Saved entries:
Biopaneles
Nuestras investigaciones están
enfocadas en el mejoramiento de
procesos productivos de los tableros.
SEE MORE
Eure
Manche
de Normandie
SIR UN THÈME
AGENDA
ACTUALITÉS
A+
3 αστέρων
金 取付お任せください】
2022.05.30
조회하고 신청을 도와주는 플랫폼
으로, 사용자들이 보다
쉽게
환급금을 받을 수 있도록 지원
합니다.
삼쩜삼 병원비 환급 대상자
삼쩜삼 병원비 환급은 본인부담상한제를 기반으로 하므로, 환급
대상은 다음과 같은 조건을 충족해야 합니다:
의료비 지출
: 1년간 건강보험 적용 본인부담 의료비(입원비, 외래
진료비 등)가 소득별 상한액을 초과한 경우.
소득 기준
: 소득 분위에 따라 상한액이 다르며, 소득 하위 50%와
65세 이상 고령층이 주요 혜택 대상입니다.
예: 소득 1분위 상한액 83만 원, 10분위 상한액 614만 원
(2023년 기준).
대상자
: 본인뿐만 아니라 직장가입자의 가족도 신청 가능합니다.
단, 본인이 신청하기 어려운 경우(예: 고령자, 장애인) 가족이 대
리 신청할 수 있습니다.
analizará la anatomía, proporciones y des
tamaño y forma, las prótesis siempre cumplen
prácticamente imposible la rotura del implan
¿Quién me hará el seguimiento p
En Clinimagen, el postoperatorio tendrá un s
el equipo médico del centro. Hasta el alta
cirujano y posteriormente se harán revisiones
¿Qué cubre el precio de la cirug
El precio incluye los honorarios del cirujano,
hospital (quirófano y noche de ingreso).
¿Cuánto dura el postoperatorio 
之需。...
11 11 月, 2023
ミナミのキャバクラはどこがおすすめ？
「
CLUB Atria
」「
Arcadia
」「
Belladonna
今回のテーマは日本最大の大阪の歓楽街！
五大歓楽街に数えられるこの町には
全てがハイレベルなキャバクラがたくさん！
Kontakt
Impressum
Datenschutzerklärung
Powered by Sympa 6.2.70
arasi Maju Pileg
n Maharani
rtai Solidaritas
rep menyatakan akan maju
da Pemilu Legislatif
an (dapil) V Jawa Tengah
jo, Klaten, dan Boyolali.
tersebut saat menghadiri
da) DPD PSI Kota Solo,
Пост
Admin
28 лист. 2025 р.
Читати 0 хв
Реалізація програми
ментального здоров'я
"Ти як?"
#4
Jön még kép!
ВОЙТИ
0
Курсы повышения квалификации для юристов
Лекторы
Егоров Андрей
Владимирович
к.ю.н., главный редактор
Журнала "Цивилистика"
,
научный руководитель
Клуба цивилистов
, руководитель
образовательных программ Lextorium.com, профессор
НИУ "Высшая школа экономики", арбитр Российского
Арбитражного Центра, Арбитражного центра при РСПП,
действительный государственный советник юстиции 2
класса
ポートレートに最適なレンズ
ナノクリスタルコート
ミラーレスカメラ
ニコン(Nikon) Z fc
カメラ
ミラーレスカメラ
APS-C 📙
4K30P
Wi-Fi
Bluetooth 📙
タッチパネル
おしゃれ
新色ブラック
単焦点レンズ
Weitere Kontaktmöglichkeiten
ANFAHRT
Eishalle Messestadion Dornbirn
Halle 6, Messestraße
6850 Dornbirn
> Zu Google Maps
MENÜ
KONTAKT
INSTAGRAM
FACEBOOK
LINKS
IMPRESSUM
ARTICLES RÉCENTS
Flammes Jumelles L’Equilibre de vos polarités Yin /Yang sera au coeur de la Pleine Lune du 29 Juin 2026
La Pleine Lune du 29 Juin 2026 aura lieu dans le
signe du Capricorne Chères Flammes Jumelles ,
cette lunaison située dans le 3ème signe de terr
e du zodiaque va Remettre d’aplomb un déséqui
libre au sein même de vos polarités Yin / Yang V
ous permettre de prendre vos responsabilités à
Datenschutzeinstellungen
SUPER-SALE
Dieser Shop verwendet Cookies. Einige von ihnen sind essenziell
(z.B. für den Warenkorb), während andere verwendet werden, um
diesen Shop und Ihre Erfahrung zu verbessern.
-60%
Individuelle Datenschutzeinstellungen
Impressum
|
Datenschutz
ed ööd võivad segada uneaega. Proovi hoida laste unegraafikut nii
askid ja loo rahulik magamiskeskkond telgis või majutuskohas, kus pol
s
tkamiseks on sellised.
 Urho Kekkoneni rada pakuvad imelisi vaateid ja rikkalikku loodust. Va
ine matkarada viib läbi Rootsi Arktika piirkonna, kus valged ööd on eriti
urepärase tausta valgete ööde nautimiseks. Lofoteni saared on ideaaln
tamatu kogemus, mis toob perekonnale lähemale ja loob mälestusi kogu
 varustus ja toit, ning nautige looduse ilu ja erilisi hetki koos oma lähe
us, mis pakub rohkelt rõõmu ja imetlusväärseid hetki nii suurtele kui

Your assignment:
Retype without alteration the lines from the beginning of the saved entries through the line containing "삼쩜삼 병원비 환급 대상자", both included.

Finished exercise:
Biopaneles
Nuestras investigaciones están
enfocadas en el mejoramiento de
procesos productivos de los tableros.
SEE MORE
Eure
Manche
de Normandie
SIR UN THÈME
AGENDA
ACTUALITÉS
A+
3 αστέρων
金 取付お任せください】
2022.05.30
조회하고 신청을 도와주는 플랫폼
으로, 사용자들이 보다
쉽게
환급금을 받을 수 있도록 지원
합니다.
삼쩜삼 병원비 환급 대상자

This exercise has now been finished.